3. One fourth (1/4) of the shares subject to the option award vested on May 11, 2023 and the remaining shares subject to the option vested or shall vest in thirty-six (36) equal monthly installments thereafter, subject to the Reporting Person's continuous service through such vesting date.
4. One fourth (1/4) of the shares subject to the option award vested on January 13, 2024 and the remaining shares subject to the option vested or shall vest in thirty-six (36) equal monthly installments thereafter, subject to the Reporting Person's continuous service through such vesting date.
5. One fourth (1/4) of the shares subject to the option award vested on May 12, 2024 and the remaining shares subject to the option vested or shall vest in thirty-six (36) equal monthly installments thereafter, subject to the Reporting Person's continuous service through such vesting date.
6. One fourth (1/4) of the shares subject to the option award vested on January 6, 2025 and the remaining shares subject to the option vested or shall vest in thirty-six (36) equal monthly installments thereafter, subject to the Reporting Person's continuous service through such vesting date.
7. One fourth (1/4) of the shares subject to the option award shall vest on December 9, 2025 and the remaining shares subject to the option shall vest in thirty-six (36) equal monthly installments thereafter, subject to the Reporting Person's continuous service through such vesting date.
8. Each Employee Stock Appreciation Right ("SAR") represents the contingent right to receive one share of common stock of the Issuer. The SARs vest upon: (i) a liquidity event requirement, which will be satisfied upon the first to occur of: (a) a Change in Control (as defined in the applicable SAR award agreement) or (b) upon completion of the Issuers initial public offering, at such time as the 30-day volume-weighted average price of the Issuer's common stock is greater than $40.75 and (ii) one fourth (1/4) of the SARs shall vest on each of December 9, 2025, December 9, 2026, December 9, 2027 and December 9, 2028, subject to the Reporting Person's continuous service through each such vesting date.
9. The SARs have no expiration date.
/s/ Gregory S. Moss, Attorney-in-Fact 11/05/2025
** Signature of Reporting Person Date

Reminder: Report on a separate line for each class of securities beneficially owned directly or indirectly.

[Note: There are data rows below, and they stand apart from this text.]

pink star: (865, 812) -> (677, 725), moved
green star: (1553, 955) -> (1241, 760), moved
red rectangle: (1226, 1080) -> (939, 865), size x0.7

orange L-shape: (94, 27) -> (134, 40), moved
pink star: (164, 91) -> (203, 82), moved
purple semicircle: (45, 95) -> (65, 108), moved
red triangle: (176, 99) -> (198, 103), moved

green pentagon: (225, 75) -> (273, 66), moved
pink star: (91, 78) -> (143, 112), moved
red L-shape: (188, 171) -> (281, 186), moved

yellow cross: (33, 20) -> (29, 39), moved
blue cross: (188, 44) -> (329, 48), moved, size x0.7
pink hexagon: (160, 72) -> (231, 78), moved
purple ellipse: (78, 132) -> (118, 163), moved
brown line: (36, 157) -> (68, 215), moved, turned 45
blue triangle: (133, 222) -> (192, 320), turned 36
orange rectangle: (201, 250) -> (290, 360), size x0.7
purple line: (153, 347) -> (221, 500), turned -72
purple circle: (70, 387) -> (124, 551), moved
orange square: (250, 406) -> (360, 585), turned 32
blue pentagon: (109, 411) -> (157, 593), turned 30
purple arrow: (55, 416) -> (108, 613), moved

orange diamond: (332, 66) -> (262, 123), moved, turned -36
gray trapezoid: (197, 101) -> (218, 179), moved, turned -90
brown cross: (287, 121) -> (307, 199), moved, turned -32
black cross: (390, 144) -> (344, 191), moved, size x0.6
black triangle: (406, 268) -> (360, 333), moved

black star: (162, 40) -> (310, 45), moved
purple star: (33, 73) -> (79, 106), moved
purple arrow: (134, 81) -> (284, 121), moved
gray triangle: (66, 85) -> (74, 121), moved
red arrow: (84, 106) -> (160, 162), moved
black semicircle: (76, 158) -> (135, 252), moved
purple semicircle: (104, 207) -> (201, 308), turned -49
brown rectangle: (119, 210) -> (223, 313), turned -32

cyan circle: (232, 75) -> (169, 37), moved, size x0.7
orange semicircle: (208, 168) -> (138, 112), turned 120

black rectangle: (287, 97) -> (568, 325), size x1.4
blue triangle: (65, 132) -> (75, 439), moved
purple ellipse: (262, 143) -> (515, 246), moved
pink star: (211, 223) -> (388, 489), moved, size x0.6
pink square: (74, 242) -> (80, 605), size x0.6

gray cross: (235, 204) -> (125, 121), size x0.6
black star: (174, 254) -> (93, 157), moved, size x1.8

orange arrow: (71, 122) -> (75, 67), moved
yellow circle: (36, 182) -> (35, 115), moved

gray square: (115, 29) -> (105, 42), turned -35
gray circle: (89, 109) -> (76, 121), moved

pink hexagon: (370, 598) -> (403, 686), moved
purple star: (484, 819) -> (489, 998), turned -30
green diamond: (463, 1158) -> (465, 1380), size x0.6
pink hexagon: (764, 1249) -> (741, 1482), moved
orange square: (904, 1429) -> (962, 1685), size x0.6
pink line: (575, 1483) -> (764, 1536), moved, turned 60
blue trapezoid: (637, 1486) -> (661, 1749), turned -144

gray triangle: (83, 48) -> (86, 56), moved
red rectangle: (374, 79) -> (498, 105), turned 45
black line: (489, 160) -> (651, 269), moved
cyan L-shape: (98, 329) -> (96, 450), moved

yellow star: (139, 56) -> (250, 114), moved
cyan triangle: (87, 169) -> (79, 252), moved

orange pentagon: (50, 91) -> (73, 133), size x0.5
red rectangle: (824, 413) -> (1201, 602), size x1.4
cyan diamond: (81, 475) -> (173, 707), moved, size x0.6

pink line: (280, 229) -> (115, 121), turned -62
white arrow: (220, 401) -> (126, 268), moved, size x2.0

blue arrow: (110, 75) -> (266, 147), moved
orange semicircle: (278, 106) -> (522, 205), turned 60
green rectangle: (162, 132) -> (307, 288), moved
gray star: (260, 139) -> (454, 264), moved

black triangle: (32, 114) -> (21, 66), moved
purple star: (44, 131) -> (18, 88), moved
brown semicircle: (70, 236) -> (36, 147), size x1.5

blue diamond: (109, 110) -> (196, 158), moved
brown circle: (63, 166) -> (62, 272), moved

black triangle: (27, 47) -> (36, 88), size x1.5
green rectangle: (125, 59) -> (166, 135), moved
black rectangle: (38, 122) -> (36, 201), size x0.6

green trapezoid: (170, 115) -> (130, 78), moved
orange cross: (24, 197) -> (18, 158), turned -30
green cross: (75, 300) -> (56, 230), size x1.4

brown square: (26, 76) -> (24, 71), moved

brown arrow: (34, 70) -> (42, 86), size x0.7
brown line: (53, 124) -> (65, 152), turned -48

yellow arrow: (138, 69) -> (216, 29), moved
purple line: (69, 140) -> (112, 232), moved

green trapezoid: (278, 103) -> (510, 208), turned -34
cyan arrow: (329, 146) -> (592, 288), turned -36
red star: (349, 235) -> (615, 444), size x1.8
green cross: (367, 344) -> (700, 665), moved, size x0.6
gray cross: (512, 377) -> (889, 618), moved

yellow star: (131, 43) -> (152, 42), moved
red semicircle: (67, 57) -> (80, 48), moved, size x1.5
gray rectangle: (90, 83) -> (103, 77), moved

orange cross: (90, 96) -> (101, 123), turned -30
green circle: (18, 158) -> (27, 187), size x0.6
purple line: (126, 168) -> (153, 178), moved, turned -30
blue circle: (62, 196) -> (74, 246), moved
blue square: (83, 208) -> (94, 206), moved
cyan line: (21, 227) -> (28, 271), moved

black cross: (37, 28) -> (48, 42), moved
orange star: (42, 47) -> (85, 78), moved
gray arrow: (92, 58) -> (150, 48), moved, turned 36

* If the form is filed by more than one reporting person, see Instruction 5 (b)(v).

** Intentional misstatements or omissions of facts constitute Federal Criminal Violations See 18 U.S.C. 1001 and 15 U.S.C. 78ff(a).

Note: File three copies of this Form, one of which must be manually signed. If space is insufficient, see Instruction 6 for procedure.

Persons who respond to the collection of information contained in this form are not required to respond unless the form displays a currently valid OMB Number.